▶ **Aufgabe**: Nenne alle Wörter im folgenden Textauszug zur Batterietechnik, die unabhängig von Groß- und Kleinschreibung die Zeichenfolge „milliarde“ enthalten. Ordne sie nach ihrem Vorkommen.

[Zitierter Textauszug]

Aber selbst wenn man von der Elektro­mo­bi­lität als Techno­logie der Zukunft überzeugt ist, gibt es noch Unsicher­heiten. Einige Autoher­steller versuchen bereits, Feststoff­bat­terien zur Großse­ri­en­reife zu bringen. Da diese neuen Batterien mit einigen Vorteilen verbunden sind, wie etwa deutlich gerin­geren Ladezeiten, könnten sie die aktuelle Generation von Batterien relativ schnell vom Markt verdrängen. Die milli­ar­den­schwere staat­liche Förderung von großen Produk­ti­ons­an­lagen für Batterien der aktuellen Techno­logie würde sich dann rasch als Milli­ar­dengrab erweisen.

Es besteht in der aktuellen Situation für eine aktive Indus­trie­po­litik also die Gefahr einer Anmaßung von Wissen, wie es der Ökonom Friedrich von Hayek einmal genannt hat. Die Wahrschein­lichkeit, dass eine Milliarde in einer Techno­logie versenkt wird, die sich letzt­endlich nicht durch­setzt, ist nicht gering. Deutsche Autoher­steller produ­zieren vor allem für das höher­preisige Markt­segment, da dort auch mit dem deutschen Lohnkos­ten­niveau noch einträg­liche Renditen zu erzielen sind. In diesem Markt­segment ist man aber besonders auf Produkt­in­no­va­tionen angewiesen, um die Kundschaft mit Techno­lo­gie­vor­sprüngen für teurere Autos zu begeistern. Wenn diese innova­ti­ons­freu­digen Hersteller nur mit staat­lichen Subven­tionen dazu gebracht werden können, Batte­rie­fa­briken zu betreiben, dann sollte das misstrauisch machen.

[/Zitierter Textauszug]
[Bereitgestellte Daten]

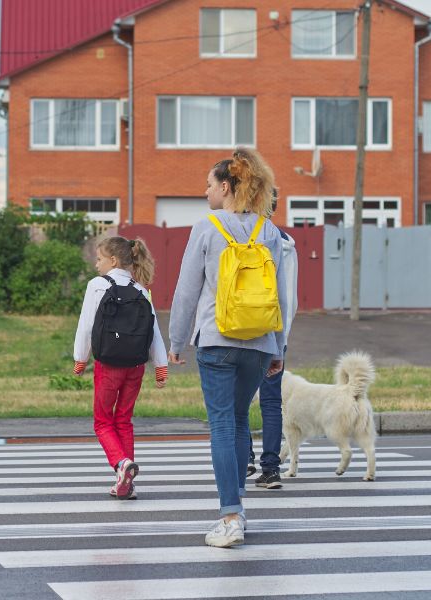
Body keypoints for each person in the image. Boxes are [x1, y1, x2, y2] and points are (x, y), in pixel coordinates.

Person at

[/Bereitgestellte Daten]

▶ **Lösung**: milliardenschwere, Milliardengrab, Milliarde